### EXERCISE REQUIREMENTS
Find the line containing "TABLE 3 | Results" in the records below. Copy exactly that line and each one after it, ending at the line containing "et al., 1999)", and nothing more.

### MATERIAL FOR THE TASK

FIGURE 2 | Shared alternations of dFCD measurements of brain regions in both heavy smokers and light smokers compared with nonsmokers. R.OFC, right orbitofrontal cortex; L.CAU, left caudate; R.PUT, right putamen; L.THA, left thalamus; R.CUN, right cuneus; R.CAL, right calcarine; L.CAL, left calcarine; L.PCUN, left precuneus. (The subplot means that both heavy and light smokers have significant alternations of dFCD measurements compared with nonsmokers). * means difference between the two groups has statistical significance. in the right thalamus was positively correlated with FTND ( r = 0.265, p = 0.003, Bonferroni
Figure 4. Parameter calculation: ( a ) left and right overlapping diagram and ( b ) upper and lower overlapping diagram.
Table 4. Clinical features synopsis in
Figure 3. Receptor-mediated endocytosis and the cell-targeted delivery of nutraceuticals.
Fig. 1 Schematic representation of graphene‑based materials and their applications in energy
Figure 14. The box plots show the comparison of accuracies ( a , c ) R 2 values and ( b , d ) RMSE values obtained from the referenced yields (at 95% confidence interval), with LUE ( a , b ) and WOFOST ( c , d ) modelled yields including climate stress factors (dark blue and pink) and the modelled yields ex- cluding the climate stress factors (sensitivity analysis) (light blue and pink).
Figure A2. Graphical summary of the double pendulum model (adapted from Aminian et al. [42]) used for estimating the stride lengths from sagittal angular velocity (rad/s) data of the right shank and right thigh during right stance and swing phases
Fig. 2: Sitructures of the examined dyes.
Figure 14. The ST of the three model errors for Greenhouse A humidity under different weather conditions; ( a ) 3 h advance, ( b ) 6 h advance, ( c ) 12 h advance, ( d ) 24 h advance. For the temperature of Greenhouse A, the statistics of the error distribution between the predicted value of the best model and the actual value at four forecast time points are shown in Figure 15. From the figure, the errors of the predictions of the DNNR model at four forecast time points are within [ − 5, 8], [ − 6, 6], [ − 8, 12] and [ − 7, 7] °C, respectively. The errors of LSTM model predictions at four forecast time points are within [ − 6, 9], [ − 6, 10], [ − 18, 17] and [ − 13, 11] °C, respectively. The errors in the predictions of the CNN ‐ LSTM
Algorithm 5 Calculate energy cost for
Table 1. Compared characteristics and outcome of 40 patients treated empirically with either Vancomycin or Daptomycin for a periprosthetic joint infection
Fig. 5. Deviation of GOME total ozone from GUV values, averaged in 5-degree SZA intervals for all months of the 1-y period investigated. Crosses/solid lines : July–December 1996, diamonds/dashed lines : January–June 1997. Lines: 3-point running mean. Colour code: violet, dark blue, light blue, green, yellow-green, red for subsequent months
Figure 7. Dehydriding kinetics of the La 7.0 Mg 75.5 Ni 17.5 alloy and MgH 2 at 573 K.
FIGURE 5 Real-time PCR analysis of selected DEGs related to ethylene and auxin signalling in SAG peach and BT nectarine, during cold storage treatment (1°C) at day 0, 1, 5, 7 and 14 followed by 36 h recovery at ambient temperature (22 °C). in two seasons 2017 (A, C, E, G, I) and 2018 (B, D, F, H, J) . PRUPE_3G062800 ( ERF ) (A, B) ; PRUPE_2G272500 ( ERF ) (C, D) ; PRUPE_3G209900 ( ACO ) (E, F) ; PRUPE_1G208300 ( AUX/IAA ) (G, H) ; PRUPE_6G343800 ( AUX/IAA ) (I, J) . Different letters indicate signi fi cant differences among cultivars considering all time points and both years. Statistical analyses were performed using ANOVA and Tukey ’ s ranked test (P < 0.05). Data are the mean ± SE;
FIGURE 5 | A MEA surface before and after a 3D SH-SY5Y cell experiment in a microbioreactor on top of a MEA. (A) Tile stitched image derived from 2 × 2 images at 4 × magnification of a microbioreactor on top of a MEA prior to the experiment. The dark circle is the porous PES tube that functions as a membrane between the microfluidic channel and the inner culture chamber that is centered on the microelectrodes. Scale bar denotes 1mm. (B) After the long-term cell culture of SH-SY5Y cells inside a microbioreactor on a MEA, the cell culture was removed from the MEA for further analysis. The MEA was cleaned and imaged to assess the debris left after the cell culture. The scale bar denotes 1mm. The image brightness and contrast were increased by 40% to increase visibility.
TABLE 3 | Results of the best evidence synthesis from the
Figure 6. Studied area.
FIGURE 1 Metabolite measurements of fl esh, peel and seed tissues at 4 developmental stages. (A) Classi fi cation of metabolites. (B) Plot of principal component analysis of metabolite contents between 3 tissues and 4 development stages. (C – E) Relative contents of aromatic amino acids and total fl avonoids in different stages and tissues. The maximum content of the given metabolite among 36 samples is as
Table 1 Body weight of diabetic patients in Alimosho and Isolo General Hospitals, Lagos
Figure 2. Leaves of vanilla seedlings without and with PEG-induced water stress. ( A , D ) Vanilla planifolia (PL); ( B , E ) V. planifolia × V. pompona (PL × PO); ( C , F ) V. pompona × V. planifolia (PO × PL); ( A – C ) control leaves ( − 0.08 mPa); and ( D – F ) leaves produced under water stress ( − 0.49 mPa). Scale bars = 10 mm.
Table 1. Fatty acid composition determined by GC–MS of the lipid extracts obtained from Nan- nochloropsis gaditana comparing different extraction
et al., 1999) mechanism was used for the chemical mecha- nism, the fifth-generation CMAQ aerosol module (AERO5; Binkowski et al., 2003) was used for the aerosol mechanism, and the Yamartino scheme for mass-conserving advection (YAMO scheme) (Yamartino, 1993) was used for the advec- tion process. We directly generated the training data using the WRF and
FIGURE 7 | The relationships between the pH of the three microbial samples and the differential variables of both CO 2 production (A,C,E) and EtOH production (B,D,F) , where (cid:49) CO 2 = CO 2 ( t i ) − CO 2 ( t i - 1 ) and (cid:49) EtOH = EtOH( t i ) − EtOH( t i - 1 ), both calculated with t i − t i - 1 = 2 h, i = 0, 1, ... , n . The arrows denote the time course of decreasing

### RESULT
TABLE 3 | Results of the best evidence synthesis from the
Figure 6. Studied area.
FIGURE 1 Metabolite measurements of fl esh, peel and seed tissues at 4 developmental stages. (A) Classi fi cation of metabolites. (B) Plot of principal component analysis of metabolite contents between 3 tissues and 4 development stages. (C – E) Relative contents of aromatic amino acids and total fl avonoids in different stages and tissues. The maximum content of the given metabolite among 36 samples is as
Table 1 Body weight of diabetic patients in Alimosho and Isolo General Hospitals, Lagos
Figure 2. Leaves of vanilla seedlings without and with PEG-induced water stress. ( A , D ) Vanilla planifolia (PL); ( B , E ) V. planifolia × V. pompona (PL × PO); ( C , F ) V. pompona × V. planifolia (PO × PL); ( A – C ) control leaves ( − 0.08 mPa); and ( D – F ) leaves produced under water stress ( − 0.49 mPa). Scale bars = 10 mm.
Table 1. Fatty acid composition determined by GC–MS of the lipid extracts obtained from Nan- nochloropsis gaditana comparing different extraction
et al., 1999) mechanism was used for the chemical mecha- nism, the fifth-generation CMAQ aerosol module (AERO5; Binkowski et al., 2003) was used for the aerosol mechanism, and the Yamartino scheme for mass-conserving advection (YAMO scheme) (Yamartino, 1993) was used for the advec- tion process. We directly generated the training data using the WRF and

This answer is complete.